In which I question if you can spread your creativity too thin.
Like many Creative Types, I have my main creative thing and my other creative things (did you know I ROCK at descriptive narrative?). You tend to find most writers are in to some other creative outlet, be it music, origami, running (yes, it IS creative and I will explain later), drawing, or pyrography.
Before any of you argue about that, I actually picked creative endeavors my other writing friends are amazing at when they're not building worlds, so I can back up my statement with real people.
Is it possible to spread your creativity too thin? Can you, say, spend so much creativity on your drawing that you simply have none left to work on a story? Is creativity a well or bank account? Can it be depleted, even temporarily?
I say it can. Like, willpower, I think creativity is a muscle. The more you're able to exercise it, the more energy you have. However, you can overwork it and you can try to do too much, like someone who's never run further than a 5k attempting to tackle a marathon without training. You may have a few more than mortals who can do it, but most of us will crash and burn.

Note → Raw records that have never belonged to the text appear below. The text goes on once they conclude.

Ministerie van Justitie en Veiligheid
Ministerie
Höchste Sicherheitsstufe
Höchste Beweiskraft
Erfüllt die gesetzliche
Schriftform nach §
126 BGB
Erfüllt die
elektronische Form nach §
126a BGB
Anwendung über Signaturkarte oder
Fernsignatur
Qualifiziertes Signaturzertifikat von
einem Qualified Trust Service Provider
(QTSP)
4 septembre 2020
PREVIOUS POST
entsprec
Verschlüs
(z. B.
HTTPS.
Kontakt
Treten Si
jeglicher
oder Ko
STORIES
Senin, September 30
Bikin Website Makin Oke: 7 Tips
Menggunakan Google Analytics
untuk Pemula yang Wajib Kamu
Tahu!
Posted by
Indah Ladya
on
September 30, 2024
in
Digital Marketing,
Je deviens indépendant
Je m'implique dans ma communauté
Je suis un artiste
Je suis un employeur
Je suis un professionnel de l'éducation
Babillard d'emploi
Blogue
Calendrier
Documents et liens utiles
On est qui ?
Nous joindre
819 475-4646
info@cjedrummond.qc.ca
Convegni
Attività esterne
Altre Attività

What can you do about this? That's what I'm still trying to figure out.
I'm flexing my creative muscle at every chance, but I find that some days I just don't have enough left to accomplish everything I planned. This weekend is a great example of this.
When I could no longer write, I took up knitting. I'm by no means great at it, but I can make recognizable things that some people seem to like using and/or owning.
Now that I AM writing on a daily basis, I often don't have as much time or energy for my knitting. You'd think this was no big deal, but I actually have a metric s#!+ ton of projects I need to get done and out the door.
This weekend I KNEW I wanted to get a major chunk of my novel written up. I knew where it was going and just needed to apply butt to seat and fingers to keyboard. And I did. I threw up words on my screen and got them to cohere in a fairly decent way. When I walked away from the screen, feeling pretty good about that day's work, my heart sank when I saw the knitting project waiting for me.
My mind rebelled. I had just done something creative, why did I have to do more?! (this seems silly in hindsight and it felt just as silly in the moment) I actually went and did dishes rather than sit down on a comfy couch with a soft pup to watch Netflix and knit.
Why in Minerva's name did that seem like such a horrible thing? I had worn out the creative side of me. To be fair, I did knit later that night, but not as much as I could have.
As soon as what you like to do turns in to what you have to do, you can get a little willpower/creativity conflict going on. Chores are not fun. As soon as I felt I had done enough creating, doing more (to me) felt like a chore.
I'm am working on how I say things to myself but I'm a slight pessimist at heart. Surely once I get more into the groove, I will see that 'free time' is whatever I define it as and, hopefully, my creative muscle will be strong enough to handle more than one endeavor.
Do you struggle with creative drain? How do you get yourself out of it?